Write out, word for word, each line from the start of the entries through the one holding "BUILD file that"; omit the pictures.

The input.
******************************

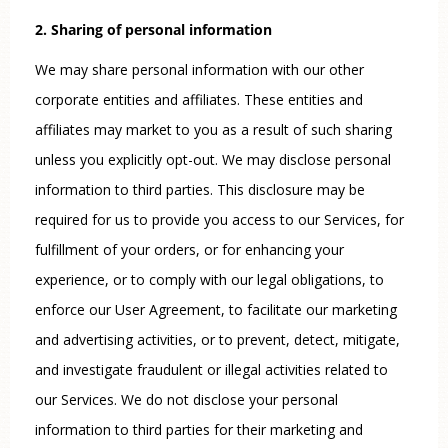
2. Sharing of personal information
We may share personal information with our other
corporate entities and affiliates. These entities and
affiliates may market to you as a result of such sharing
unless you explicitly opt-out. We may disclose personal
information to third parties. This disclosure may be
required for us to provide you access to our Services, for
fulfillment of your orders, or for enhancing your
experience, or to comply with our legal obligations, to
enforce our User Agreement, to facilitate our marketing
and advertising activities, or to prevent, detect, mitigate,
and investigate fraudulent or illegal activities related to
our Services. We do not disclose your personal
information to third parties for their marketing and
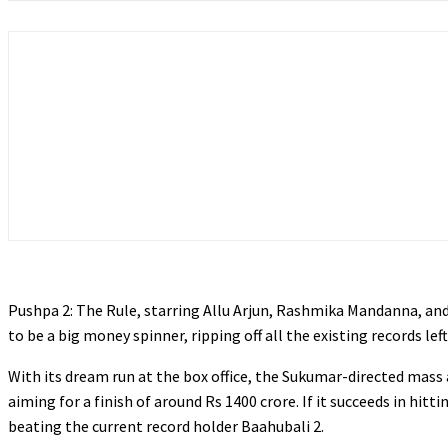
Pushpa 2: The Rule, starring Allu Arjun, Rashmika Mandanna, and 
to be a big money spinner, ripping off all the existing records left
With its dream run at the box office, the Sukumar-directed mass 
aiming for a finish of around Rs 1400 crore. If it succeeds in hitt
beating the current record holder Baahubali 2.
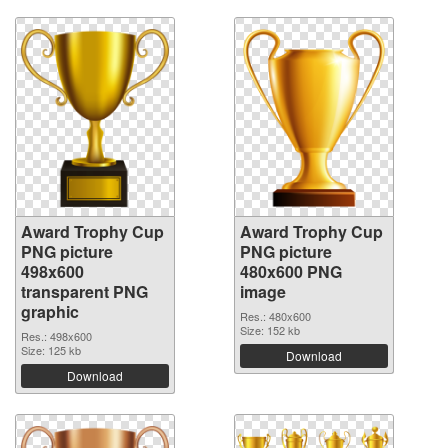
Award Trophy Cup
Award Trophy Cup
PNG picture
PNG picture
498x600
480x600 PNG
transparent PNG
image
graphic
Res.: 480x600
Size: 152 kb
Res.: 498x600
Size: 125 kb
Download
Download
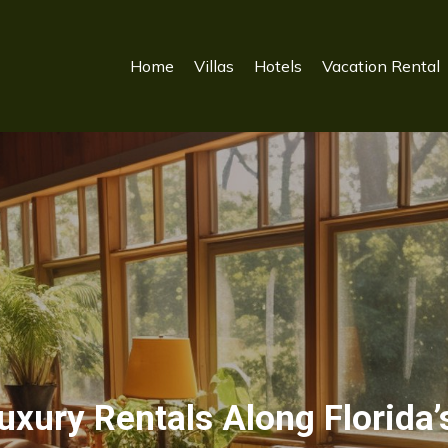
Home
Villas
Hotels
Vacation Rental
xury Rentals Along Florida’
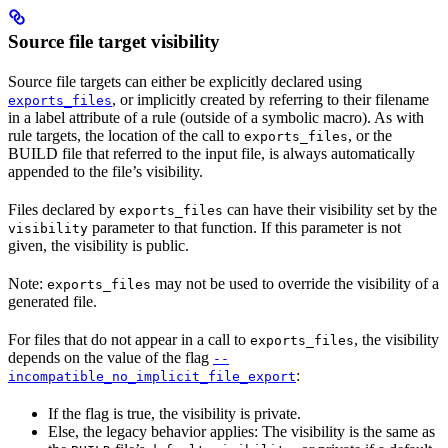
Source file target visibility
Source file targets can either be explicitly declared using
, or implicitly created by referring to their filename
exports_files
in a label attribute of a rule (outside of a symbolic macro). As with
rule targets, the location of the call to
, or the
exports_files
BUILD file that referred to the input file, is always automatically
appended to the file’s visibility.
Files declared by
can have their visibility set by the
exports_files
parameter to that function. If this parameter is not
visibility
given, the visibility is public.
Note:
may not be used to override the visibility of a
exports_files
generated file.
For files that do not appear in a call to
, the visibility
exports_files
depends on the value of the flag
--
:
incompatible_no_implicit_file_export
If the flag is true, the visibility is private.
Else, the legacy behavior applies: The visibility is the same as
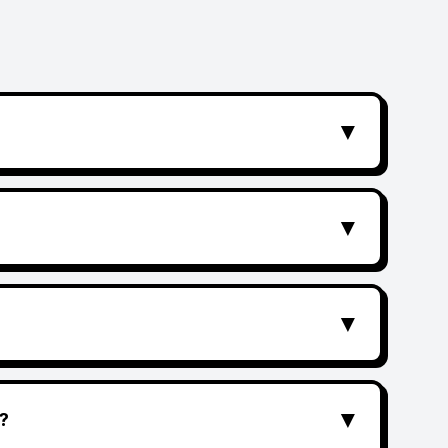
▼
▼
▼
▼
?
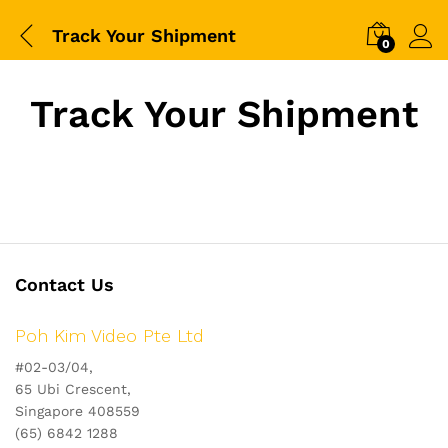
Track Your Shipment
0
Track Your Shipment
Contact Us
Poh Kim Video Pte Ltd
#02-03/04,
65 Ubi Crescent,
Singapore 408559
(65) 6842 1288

******************************

Task result.
2. Sharing of personal information
We may share personal information with our other
corporate entities and affiliates. These entities and
affiliates may market to you as a result of such sharing
unless you explicitly opt-out. We may disclose personal
information to third parties. This disclosure may be
required for us to provide you access to our Services, for
fulfillment of your orders, or for enhancing your
experience, or to comply with our legal obligations, to
enforce our User Agreement, to facilitate our marketing
and advertising activities, or to prevent, detect, mitigate,
and investigate fraudulent or illegal activities related to
our Services. We do not disclose your personal
information to third parties for their marketing and
Pushpa 2: The Rule, starring Allu Arjun, Rashmika Mandanna, and 
to be a big money spinner, ripping off all the existing records left
With its dream run at the box office, the Sukumar-directed mass 
aiming for a finish of around Rs 1400 crore. If it succeeds in hitt
beating the current record holder Baahubali 2.
Award Trophy Cup
Award Trophy Cup
PNG picture
PNG picture
498x600
480x600 PNG
transparent PNG
image
graphic
Res.: 480x600
Size: 152 kb
Res.: 498x600
Size: 125 kb
Download
Download
Home
Villas
Hotels
Vacation Rental
xury Rentals Along Florida’
Source file target visibility
Source file targets can either be explicitly declared using
, or implicitly created by referring to their filename
exports_files
in a label attribute of a rule (outside of a symbolic macro). As with
rule targets, the location of the call to
, or the
exports_files
BUILD file that referred to the input file, is always automatically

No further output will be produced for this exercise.